### [Exercise objective]
Work out how many lines in the data hold the string "bomaanslag". Reply with only that number.

### [Input]

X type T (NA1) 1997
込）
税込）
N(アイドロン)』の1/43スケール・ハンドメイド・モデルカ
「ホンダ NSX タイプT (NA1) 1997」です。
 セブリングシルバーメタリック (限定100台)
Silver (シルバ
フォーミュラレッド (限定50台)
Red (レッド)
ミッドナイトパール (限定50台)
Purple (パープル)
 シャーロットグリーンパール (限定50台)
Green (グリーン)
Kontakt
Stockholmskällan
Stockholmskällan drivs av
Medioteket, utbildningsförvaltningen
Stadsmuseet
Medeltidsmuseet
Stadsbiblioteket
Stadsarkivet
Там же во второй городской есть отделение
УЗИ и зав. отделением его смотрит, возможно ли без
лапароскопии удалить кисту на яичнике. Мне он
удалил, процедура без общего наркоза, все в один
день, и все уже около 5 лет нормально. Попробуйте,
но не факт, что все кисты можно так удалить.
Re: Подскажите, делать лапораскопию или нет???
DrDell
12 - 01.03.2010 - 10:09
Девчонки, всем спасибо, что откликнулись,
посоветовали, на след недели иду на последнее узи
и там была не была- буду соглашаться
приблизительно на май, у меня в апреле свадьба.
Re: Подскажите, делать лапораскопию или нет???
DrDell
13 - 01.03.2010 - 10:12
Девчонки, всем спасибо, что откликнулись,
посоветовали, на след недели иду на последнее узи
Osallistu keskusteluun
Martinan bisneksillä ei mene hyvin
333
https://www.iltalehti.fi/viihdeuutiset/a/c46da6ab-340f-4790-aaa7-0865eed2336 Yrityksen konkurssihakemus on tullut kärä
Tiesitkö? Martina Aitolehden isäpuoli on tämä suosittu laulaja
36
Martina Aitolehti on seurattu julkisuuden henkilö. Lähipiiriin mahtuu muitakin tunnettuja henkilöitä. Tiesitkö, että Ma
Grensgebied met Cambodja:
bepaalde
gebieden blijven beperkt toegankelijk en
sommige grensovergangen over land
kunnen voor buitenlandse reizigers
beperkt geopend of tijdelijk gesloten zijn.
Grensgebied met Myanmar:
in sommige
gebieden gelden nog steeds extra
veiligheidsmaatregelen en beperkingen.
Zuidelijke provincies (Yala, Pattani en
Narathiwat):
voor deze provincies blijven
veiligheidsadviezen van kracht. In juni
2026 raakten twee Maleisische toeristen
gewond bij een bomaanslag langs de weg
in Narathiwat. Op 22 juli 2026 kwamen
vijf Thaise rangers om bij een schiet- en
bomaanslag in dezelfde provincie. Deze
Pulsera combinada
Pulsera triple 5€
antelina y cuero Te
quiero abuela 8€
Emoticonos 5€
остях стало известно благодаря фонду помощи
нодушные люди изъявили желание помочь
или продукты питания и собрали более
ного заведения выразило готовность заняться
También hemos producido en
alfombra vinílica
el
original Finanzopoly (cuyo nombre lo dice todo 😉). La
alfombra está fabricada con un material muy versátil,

### [Result]
2